When Chevron’s Sherry Hunyadi stepped onto the stage at Trace3’s 2025 Evolve Conference to accept the Outlier Award, she joined a select group of technology leaders recognized for their fearless innovation and ability to elevate those around them. Hunyadi was nominated for the award based on her role as Chief Security Architect, and in July stepped into her new position as General Manager of Chevron’s Cyber Intelligence Center. She embodies the traits that define an Outlier—vision, leadership, and the courage to think differently.
In her previous role, Hunyadi led Chevron’s Cybersecurity Engineering and Innovation Team. Today, as General Manager of the Cyber Intelligence Center, she oversees global cyber operations, vulnerability management, threat intelligence, and other critical capabilities.
With more than two decades of experience in IT leadership—including roles as VP and CIO at Layne Christensen Company—she brings a unique blend of technical expertise and business acumen to one of the world’s largest energy companies.
But her approach to cybersecurity goes beyond technology. “If you are running a security program where regulatory requirements do not define your objectives, cyber leaders know you cannot cover every possible attack scenario and instead have to get comfortable with managing risk,” she said.
Hunyadi, the first female recipient of the Outlier Award, says her win underscores how women’s instincts for risk management are getting the recognition they deserve. “There is not a woman alive who does not do risk management well, backwards, and in high heels,” she says.

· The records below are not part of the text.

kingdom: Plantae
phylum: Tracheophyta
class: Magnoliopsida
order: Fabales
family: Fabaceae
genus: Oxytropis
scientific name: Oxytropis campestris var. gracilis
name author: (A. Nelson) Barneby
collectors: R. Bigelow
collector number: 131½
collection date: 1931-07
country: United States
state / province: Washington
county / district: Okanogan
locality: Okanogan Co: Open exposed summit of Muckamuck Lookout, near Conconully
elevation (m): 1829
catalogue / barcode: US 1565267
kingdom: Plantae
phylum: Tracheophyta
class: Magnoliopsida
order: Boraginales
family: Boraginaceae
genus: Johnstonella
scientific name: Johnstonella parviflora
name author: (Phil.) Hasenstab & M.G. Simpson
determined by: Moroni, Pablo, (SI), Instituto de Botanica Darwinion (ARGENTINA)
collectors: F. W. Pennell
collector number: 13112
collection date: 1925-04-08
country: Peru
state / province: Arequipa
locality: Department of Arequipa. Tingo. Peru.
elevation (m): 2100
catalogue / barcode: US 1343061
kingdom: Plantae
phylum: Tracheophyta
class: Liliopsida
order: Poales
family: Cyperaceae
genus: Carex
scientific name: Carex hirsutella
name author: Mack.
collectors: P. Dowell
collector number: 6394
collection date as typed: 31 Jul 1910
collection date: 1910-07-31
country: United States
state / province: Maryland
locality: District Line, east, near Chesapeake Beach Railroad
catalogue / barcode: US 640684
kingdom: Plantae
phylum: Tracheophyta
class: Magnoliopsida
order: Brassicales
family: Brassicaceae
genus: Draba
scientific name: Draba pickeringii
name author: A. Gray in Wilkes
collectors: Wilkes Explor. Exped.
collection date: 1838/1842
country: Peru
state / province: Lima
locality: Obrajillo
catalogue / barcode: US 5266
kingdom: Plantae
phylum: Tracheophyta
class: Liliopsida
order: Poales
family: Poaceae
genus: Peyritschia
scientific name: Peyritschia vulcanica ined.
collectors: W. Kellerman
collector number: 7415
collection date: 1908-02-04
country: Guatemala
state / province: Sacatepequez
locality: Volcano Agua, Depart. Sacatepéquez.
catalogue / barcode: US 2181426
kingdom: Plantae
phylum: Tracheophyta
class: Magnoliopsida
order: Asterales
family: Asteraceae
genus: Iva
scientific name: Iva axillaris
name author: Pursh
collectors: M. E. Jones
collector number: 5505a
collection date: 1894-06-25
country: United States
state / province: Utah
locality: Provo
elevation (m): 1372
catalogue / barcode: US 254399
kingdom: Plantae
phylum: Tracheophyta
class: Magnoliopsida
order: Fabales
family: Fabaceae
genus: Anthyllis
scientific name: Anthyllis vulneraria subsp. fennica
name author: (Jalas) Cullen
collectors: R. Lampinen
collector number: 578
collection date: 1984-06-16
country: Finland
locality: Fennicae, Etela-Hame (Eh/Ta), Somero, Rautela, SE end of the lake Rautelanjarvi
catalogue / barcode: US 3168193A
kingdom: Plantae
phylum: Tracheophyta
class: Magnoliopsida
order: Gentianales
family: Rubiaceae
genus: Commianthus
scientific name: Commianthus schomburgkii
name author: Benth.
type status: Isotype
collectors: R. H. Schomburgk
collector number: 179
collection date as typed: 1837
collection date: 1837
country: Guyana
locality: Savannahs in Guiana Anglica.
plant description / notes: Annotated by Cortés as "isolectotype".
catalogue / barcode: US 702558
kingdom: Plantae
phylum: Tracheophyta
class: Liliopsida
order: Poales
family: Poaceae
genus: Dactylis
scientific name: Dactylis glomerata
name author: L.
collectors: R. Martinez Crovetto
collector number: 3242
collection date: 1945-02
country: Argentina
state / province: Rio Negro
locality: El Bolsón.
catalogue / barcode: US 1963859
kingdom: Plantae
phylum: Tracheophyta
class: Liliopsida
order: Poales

For Hunyadi, that instinct to weigh risks, assess tradeoffs, and make informed choices is what makes women uniquely suited for cybersecurity leadership.
“We do it every time we go out to our car at night. We do it every time we’re deciding whether our kids can or can’t go out with their friends,” she said. “We as women are wired to manage risk, to recognize that there is no such thing as a risk-free world. But you mitigate that risk to the best of your ability so that you can move on and flourish.”
That perspective reflects the mindset that makes her an Outlier Award winner: Strategic yet pragmatic, focused not just on today’s technologies but on enabling the future. As she looks ahead, Hunyadi says innovation isn’t about chasing trends—it’s about cultivating the conditions that make innovation possible.
“It’s not about any particular technology. The most important thing as a leader and an ‘outlier’ in this space is to create the environment where those things can flourish and succeed,” she said. “It’s not about what you accomplished last year or what your big project is this year, but have you created an atmosphere in which those types of opportunities can be seized and can really grow your organization?”
That philosophy has guided Chevron’s cybersecurity evolution, including its focus on emerging areas like artificial intelligence (AI) and quantum-safe encryption. Hunyadi said Chevron has been zeroing in on quantum-safe security in recent years, a sign of how she’s pushing the organization to get ahead of what’s next and build lasting resilience into its cyber strategy.
Her advice to other technology leaders is simple but important: Stay curious, stay adaptable, and keep an eye on what’s next.
“How are you cultivating the teams and the processes and the governance and all the enablers that it takes to truly achieve digital value – the promise of technology, regardless of what the next thing is? Don’t be too rooted in today’s hot topic but always keep that one eye on the one after that,” she said. “What’s going to be the next thing? Don’t be blindsided by it.”